Passage affiché:
::::::::::

Sur les modalités de mise en œuvre de StopCovid :
- Pouvez-vous nous assurer que la solution que vous adopterez, si elle devait être mise en œuvre, s’accompagnera de campagnes de tests massives, sans quoi cette application ne serait d’aucune utilité?
- Pouvez-vous vous engager à conduire, avant toute généralisation, une expérimentation ?
“Et pour terminer, conclut Franck Montaugé, on constate que depuis le début du confinement, les entreprises dont l’activité est essentiellement numérique tirent très bien leur épingle du jeu. On entend des appels à la solidarité envers certains secteurs, mais pas celui-ci. Monsieur le ministre, alors que la taxe Gafam a été suspendue cette année, n’est-ce pas le moment d’appeler ces derniers à faire preuve de solidarité, par exemple en abondant généreusement le fonds de solidarité pour les entreprises ? Tous les Français continuent de surfer sur Google, sur Facebook. Le cours de bourse d’Amazon a presque retrouvé son plus haut niveau historique, atteint fin février. Ne serait-il pas bienvenu de leur demander un geste de solidarité ?”
Dans les réponses qu’il a apportées, le secrétaire d’État au numérique Cédric O s’est montré “optimiste mais pas totalement certain” de l’utilité du projet d’application pour smartphones StopCovid dans la lutte contre le coronavirus. L’application StopCovid doit permettre, si elle est déployée, à l’utilisateur d’être prévenu s’il a croisé une personne contaminée par le virus. Son principe consiste à stocker sur son smartphone pendant une durée définie l’identifiant de tous les smartphones détectés à proximité grâce à la technologie sans fil Bluetooth.
Appelé à clarifier ce projet d’application de tracking StopCovid, il a confirmé qu’il s’agirait d’un outil français, conforme à nos valeurs et à nos lois, notamment conforme aux libertés individuelles, sur la base du volontariat, anonymisé, ne conservant pas les données au‑-delà de quelques semaines, en open source et temporaire. Cet outil, dont l’aboutissement n’est pas encore certain, s’inscrira dans une stratégie globale de déconfinement et sa visée sera exclusivement sanitaire.
“Le problème, a expliqué Cédric O, est que la technologie Bluetooth ne permet pas en soi de mesurer exactement la distance entre deux smartphones et donc de savoir s’il y a un réel risque de contamination ou non entre les porteurs des appareils. C’est l’objet d’un travail très intense que nous menons avec les Allemands, qui ont un peu d’avance sur nous mais qui ont partagé leur expertise avec nous. Est-ce que nous allons réussir à avoir quelque chose qui soit suffisamment précis pour que cela serve son objectif épidémiologique, je suis optimiste mais pas totalement certain”, a-t-il dit.
Concernant Google et Apple qui travaillent ensemble pour faciliter la mise en œuvre de ce genre d’applications, “ils n’ont pas expliqué exactement ce qu’ils prévoyaient”, a indiqué Cédric O. “Toute aide peut être bienvenue (…) mais elle doit se faire aux conditions des gouvernements” des pays concernés, a-t-il prévenu. “Cette épidémie ne saurait affaiblir notre démocratie ni mordre sur quelque liberté”, a-t-il ajouté alors que le traçage est critiqué par des associations de protection de la vie privée et jusque dans les rangs de la majorité. Il a aussi reçu favorablement l’idée d’une participation des Gafam à la solidarité nationale.

::::::::::

Extraits de données:
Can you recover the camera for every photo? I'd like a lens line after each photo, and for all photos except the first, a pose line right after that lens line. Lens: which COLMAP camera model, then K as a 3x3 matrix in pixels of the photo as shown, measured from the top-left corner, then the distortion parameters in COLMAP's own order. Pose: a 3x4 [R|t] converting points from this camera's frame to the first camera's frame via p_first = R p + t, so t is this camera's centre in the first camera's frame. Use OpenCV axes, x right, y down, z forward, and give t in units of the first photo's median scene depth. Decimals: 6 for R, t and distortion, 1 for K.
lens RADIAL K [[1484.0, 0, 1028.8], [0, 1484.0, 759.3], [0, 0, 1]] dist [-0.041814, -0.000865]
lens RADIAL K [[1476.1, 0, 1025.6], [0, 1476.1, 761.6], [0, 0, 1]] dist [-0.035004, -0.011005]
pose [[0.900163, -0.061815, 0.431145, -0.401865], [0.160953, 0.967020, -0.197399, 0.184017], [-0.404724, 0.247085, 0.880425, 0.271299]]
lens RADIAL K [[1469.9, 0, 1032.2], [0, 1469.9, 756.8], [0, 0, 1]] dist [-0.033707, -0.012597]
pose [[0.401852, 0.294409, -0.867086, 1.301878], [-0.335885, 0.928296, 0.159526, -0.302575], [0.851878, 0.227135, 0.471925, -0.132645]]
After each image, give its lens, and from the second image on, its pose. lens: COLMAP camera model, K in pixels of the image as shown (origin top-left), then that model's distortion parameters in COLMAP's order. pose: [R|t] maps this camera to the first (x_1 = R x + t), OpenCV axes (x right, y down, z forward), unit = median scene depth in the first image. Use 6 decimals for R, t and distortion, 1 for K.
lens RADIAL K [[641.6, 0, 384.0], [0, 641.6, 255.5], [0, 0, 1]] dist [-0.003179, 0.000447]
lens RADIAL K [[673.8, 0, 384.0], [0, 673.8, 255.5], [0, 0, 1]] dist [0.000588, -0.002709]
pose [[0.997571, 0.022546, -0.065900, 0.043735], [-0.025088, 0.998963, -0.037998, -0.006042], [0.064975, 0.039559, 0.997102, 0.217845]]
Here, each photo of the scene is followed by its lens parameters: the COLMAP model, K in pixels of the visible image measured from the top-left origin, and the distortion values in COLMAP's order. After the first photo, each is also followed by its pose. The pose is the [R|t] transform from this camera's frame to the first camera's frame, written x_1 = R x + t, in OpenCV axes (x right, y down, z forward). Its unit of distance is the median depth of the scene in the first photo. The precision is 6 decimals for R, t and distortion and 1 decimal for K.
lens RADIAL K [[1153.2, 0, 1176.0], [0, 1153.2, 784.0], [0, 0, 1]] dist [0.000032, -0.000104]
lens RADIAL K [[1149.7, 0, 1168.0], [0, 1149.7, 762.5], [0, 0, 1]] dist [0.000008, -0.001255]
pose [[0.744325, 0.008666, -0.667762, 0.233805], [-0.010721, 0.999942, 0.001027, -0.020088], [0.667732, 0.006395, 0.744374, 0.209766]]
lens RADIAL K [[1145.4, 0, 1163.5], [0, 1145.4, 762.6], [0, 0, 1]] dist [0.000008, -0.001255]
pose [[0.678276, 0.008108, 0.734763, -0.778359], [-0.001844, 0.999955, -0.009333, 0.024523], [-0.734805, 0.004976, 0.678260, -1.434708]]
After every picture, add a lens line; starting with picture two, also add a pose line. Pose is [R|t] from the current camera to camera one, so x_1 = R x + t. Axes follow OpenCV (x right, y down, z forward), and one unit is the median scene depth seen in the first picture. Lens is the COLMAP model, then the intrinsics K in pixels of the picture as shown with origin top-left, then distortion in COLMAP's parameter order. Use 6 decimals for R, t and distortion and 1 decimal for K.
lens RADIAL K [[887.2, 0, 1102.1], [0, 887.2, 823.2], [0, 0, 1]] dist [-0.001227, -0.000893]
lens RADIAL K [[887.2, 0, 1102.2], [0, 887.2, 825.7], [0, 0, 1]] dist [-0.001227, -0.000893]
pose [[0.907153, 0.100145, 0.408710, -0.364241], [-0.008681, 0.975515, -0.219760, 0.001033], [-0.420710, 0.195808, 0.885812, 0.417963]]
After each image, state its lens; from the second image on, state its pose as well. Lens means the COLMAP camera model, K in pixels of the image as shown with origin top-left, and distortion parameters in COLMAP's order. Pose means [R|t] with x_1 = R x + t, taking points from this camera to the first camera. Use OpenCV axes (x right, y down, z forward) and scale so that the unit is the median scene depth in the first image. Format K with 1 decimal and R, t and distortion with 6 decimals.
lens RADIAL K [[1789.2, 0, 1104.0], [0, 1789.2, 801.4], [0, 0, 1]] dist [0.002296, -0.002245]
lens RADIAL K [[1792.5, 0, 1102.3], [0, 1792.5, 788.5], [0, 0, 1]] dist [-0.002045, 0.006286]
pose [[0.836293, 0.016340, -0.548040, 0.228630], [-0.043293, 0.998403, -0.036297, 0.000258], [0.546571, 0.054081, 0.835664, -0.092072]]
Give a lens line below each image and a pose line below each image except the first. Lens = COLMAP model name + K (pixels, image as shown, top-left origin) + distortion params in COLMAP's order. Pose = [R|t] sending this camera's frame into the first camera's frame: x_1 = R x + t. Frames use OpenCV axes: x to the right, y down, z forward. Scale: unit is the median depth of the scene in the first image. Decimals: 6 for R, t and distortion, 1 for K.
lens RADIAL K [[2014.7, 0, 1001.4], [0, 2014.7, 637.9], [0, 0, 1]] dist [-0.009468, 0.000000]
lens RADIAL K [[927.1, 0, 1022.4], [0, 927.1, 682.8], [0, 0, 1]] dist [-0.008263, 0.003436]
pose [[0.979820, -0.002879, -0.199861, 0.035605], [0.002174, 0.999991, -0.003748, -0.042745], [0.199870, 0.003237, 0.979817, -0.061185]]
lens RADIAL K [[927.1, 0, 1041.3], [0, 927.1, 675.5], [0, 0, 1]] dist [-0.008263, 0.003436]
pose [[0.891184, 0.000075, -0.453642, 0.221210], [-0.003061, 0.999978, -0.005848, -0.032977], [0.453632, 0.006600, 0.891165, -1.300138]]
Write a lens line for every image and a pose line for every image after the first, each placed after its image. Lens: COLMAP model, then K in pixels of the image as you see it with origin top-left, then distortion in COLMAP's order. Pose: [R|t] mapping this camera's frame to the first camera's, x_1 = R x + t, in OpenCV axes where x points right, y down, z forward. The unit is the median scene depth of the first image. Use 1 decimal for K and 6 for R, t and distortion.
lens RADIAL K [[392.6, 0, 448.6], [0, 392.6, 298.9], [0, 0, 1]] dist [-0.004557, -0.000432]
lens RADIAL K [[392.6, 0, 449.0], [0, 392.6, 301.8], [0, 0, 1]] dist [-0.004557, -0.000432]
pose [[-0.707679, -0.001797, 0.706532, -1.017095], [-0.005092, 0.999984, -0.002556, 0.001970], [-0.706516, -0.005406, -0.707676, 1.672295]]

::::::::::

Actions à mener:
1. Modifiez le passage affiché en partant de « Sur les modalités » et en terminant par « une expérimentation ? », en remplaçant « expérimentation » par « phase d'essai ».
2. Répondez aux questions suivantes à partir du passage affiché.
(a) Avec les ressortissants de quel pays le travail sur la précision de l'application est-il mené ?
(b) Quelle technologie sans fil permet de détecter les smartphones à proximité ?
(c) À quel moment le cours de bourse d'Amazon a-t-il atteint son plus haut niveau historique ?
Les entrées ne jouent aucun rôle dans ce travail.

Corrigé par tâche:
1.
Sur les modalités de mise en œuvre de StopCovid :
- Pouvez-vous nous assurer que la solution que vous adopterez, si elle devait être mise en œuvre, s’accompagnera de campagnes de tests massives, sans quoi cette application ne serait d’aucune utilité?
- Pouvez-vous vous engager à conduire, avant toute généralisation, une phase d'essai ?

2.
(a) Avec les Allemands.
(b) La technologie Bluetooth.
(c) Fin février.